=== TEXT SHOWN ===
DESTONING remains one of the ‘must do’ chores for potato growers and anything that helps make the operation more efficient can represent a big saving in establishment costs.

The SF visited Fairlie Fresh, to see how James Fairlie and his father, Ian, got on with their two new 5 Webber destoners, from ScanStone, after they’d worked an uninterrupted season.

The Fairlies, who run Kirkton of Monikie, have been impressed with the performance of the new destoners, praising the machine, but also giving in-depth and constructive feedback to the R and D department at the Skea family’s ScanStone’s base, in Angus.

Moving from three machines down to two, meant that the Fairlies were able to make a big saving while still achieving the same output from the same number of acres planted. They commented that the machines were easy to pull with their two John Deere 6215R tractors, able to work both uphill and downhill.

Ian mentioned that having the extra fifth drop meant that some areas did not need to be bed tilled, unlike the previous year, offering more flexibility and lowering costs. He said that they were able to rely on the performance of the destoners, regardless of soil conditions, and said that in a wetter year, the 5 Webbers would really have been worth the investment.
=== DATASET EXTRACT ===
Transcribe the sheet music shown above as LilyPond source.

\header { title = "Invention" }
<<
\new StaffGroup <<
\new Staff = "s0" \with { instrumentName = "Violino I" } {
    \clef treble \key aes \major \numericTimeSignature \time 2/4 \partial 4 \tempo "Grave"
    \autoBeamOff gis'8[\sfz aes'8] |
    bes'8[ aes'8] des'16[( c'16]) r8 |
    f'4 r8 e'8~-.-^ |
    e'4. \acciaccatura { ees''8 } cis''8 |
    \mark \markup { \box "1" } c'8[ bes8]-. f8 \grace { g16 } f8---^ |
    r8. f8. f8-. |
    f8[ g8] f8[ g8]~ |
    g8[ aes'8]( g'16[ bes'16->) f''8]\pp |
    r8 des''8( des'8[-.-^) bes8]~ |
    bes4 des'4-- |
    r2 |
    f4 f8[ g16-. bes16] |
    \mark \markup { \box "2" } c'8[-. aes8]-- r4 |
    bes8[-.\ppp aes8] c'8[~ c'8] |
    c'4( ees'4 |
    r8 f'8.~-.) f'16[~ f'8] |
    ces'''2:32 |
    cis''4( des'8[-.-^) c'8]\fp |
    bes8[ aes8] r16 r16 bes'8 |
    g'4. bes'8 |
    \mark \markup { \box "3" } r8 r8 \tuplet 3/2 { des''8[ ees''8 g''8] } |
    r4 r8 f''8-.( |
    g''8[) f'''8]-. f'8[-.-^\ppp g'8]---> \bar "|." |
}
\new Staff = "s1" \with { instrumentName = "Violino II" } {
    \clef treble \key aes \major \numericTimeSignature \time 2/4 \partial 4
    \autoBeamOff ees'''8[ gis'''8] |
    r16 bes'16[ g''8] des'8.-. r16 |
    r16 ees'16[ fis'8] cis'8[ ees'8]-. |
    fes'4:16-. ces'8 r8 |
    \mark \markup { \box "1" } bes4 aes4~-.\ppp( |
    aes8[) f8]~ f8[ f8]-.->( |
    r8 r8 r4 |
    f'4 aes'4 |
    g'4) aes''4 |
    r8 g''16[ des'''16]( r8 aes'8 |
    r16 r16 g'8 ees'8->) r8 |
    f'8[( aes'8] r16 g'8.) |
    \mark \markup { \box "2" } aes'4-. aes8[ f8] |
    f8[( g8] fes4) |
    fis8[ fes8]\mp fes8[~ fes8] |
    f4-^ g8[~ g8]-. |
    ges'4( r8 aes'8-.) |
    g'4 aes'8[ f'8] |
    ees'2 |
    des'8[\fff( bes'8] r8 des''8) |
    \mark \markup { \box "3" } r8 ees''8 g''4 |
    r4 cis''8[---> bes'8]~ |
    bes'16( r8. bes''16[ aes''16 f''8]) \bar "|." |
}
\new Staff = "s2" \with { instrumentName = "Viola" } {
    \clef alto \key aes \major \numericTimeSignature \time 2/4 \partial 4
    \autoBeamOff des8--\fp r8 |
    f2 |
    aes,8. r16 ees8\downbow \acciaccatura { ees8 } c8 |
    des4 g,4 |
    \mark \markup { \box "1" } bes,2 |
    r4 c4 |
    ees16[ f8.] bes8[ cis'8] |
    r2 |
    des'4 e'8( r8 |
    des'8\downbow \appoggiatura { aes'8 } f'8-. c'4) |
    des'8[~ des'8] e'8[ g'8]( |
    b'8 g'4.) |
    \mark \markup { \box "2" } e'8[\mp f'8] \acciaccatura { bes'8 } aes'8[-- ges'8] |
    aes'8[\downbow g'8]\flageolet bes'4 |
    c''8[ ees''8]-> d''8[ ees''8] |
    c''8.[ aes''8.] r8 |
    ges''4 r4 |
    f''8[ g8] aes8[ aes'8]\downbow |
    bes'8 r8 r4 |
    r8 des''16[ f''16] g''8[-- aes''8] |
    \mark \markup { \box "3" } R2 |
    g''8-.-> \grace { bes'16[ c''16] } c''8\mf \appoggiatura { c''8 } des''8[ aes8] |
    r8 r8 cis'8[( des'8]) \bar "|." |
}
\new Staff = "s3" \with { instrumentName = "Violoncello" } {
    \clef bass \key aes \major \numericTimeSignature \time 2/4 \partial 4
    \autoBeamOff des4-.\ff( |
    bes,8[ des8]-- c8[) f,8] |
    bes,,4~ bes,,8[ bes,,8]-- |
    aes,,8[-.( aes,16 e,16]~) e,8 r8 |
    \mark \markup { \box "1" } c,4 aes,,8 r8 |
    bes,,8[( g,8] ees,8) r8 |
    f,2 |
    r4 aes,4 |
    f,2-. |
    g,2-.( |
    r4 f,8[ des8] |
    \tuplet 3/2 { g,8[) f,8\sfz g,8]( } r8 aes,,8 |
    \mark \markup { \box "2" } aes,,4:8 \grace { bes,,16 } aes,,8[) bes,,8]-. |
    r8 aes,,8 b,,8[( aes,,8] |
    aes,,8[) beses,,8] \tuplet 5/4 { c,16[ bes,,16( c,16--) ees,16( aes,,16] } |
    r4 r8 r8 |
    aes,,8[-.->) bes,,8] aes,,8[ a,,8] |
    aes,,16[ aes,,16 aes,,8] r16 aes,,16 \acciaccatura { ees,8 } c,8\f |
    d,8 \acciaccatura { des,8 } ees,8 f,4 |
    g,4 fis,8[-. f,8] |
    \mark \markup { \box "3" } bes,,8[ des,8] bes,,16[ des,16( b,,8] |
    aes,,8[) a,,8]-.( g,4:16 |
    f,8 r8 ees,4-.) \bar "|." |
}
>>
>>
===
> _TASK TO COMPLETE_:
Return the part of the destoner article starting at "Moving from three" and ending at "worth the investment.", copied word for word. This material was taken from a separate source.

> _EXERCISE ANSWER_:
Moving from three machines down to two, meant that the Fairlies were able to make a big saving while still achieving the same output from the same number of acres planted. They commented that the machines were easy to pull with their two John Deere 6215R tractors, able to work both uphill and downhill.

Ian mentioned that having the extra fifth drop meant that some areas did not need to be bed tilled, unlike the previous year, offering more flexibility and lowering costs. He said that they were able to rely on the performance of the destoners, regardless of soil conditions, and said that in a wetter year, the 5 Webbers would really have been worth the investment.